Human pose keypoint data
• • •

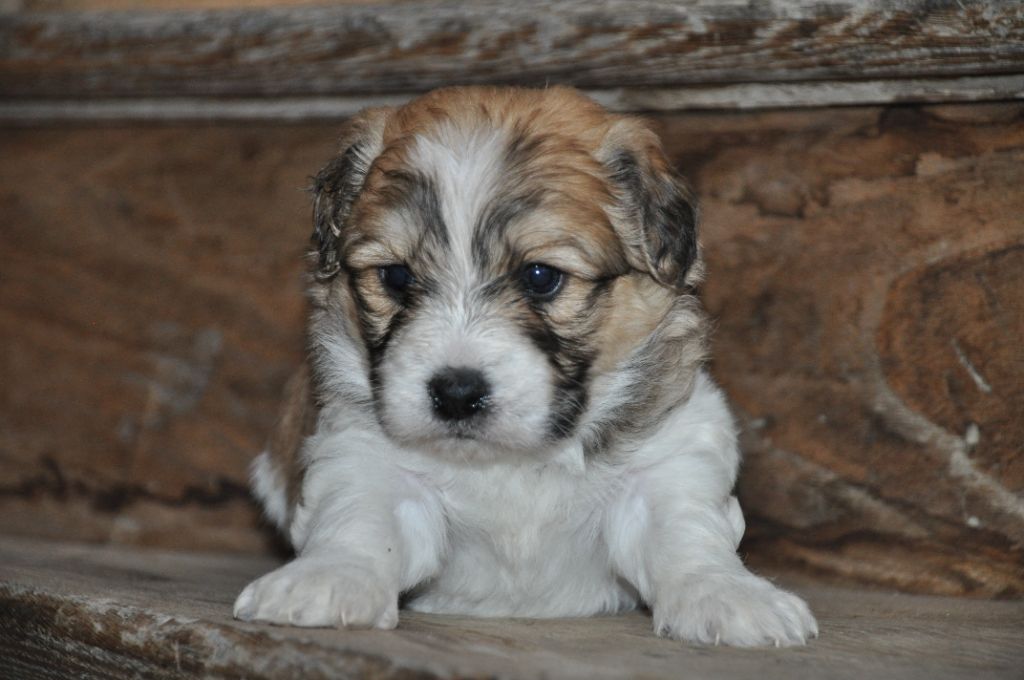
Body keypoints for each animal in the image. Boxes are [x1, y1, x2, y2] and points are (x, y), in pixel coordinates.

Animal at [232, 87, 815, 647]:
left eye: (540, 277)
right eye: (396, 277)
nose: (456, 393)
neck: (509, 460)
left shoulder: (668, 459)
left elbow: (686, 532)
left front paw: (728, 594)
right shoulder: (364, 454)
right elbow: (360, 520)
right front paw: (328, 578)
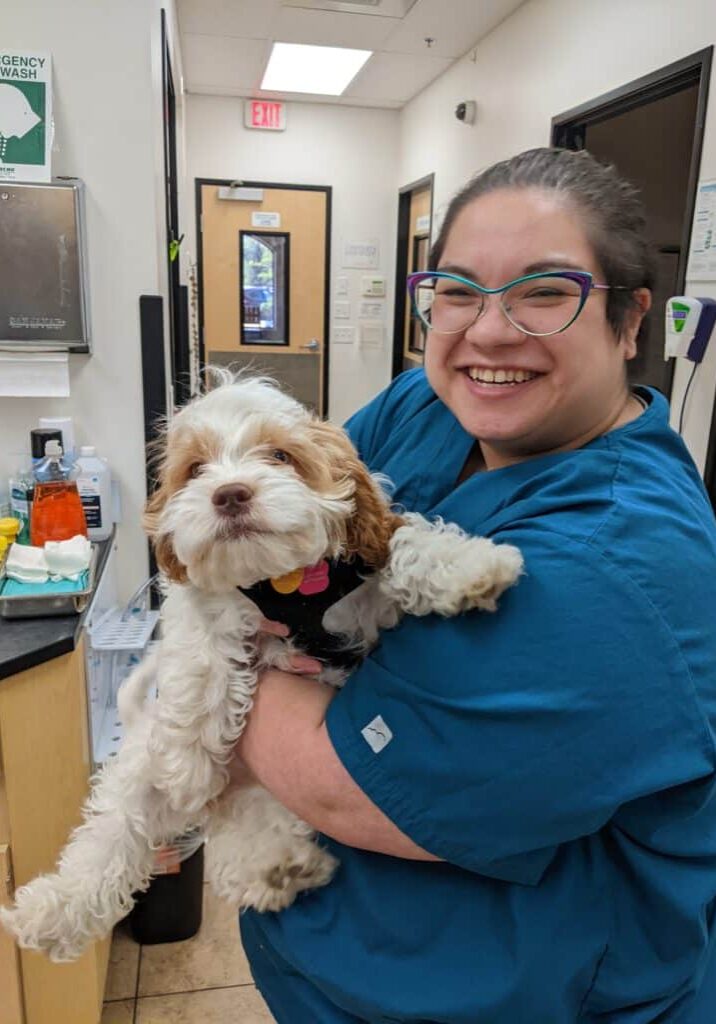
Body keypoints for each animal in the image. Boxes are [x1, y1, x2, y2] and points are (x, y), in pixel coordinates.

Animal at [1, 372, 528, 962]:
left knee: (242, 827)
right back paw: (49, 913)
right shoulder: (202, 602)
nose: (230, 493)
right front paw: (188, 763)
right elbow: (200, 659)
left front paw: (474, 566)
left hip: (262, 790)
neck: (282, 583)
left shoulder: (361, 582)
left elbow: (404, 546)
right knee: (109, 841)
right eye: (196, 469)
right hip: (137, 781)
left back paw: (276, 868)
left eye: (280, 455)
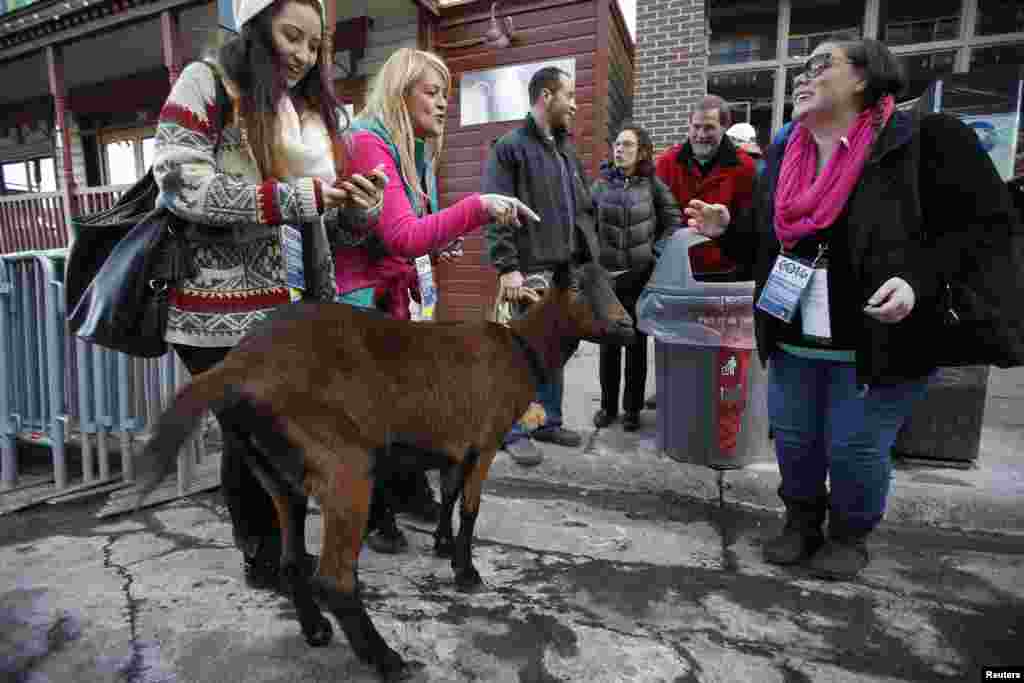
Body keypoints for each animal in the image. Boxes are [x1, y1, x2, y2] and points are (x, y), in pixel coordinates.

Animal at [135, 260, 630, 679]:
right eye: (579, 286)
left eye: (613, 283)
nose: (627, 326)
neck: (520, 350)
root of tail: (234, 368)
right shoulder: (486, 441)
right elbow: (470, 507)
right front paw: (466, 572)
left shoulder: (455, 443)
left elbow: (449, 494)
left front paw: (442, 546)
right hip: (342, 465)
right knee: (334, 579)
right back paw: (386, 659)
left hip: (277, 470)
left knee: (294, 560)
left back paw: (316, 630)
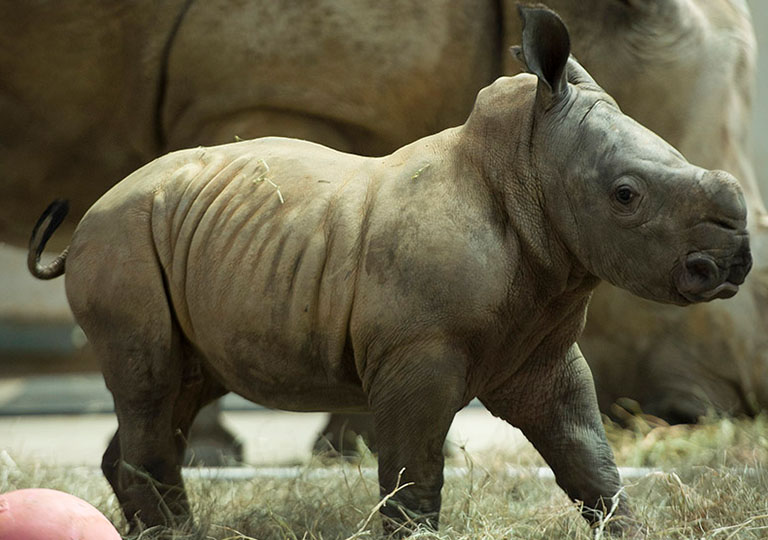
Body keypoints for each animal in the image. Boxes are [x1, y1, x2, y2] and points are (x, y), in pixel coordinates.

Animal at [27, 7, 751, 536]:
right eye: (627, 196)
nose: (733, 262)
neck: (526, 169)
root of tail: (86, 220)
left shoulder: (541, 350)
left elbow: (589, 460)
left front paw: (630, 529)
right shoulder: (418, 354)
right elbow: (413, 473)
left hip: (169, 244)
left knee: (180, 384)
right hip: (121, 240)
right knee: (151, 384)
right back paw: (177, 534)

• • •

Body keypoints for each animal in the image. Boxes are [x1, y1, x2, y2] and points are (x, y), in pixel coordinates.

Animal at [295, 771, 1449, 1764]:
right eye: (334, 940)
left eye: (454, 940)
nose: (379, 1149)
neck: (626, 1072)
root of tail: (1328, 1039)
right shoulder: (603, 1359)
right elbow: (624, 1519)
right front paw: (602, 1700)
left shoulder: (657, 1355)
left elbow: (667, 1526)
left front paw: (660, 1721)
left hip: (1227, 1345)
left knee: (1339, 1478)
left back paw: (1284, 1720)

• • •

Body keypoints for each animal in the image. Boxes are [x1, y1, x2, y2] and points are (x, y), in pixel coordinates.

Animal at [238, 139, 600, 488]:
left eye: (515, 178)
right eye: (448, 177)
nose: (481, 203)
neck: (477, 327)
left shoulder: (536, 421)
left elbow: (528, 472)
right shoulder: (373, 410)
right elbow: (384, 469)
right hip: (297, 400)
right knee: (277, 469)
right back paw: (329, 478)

• • •

▸ **DIRECTIONS**: Look above for the line with "left shoulder: (668, 459)" and the line with "right eye: (627, 196)". Copy them and every line between, exactly, but no pictures.

▸ **ANSWER AREA**:
left shoulder: (668, 459)
left elbow: (686, 532)
left front paw: (728, 594)
right shoulder: (364, 454)
right elbow: (360, 520)
right front paw: (328, 578)
Body keypoints for each animal in the image. Boxes are [x1, y1, x2, y2] and points are (x, y), in pixel coordinates.

Animal at [1, 372, 528, 962]:
left knee: (242, 827)
right back paw: (49, 913)
right shoulder: (202, 602)
nose: (230, 493)
right front paw: (188, 763)
right elbow: (200, 659)
left front paw: (474, 566)
left hip: (262, 790)
neck: (282, 583)
left shoulder: (361, 582)
left elbow: (404, 546)
right knee: (109, 841)
right eye: (196, 469)
right hip: (137, 781)
left back paw: (276, 868)
left eye: (280, 455)
Body keypoints for each animal in the image. Boxes are [x1, y1, x2, y2] and points are (x, y), in pixel coordinates.

Animal at [135, 260, 630, 679]:
right eye: (579, 286)
left eye: (613, 283)
nose: (627, 326)
neck: (520, 350)
root of tail: (234, 368)
right shoulder: (486, 441)
right elbow: (470, 507)
right front paw: (466, 572)
left shoulder: (455, 443)
left elbow: (449, 494)
left front paw: (442, 546)
right hip: (342, 465)
right knee: (334, 579)
right back paw: (386, 659)
left hip: (277, 470)
left knee: (294, 560)
left back paw: (316, 630)
Body keypoints for each animal in the image. Boxes are [x1, y1, x2, y2] and points are (x, y), in pixel coordinates.

Animal at [27, 7, 751, 536]:
right eye: (627, 196)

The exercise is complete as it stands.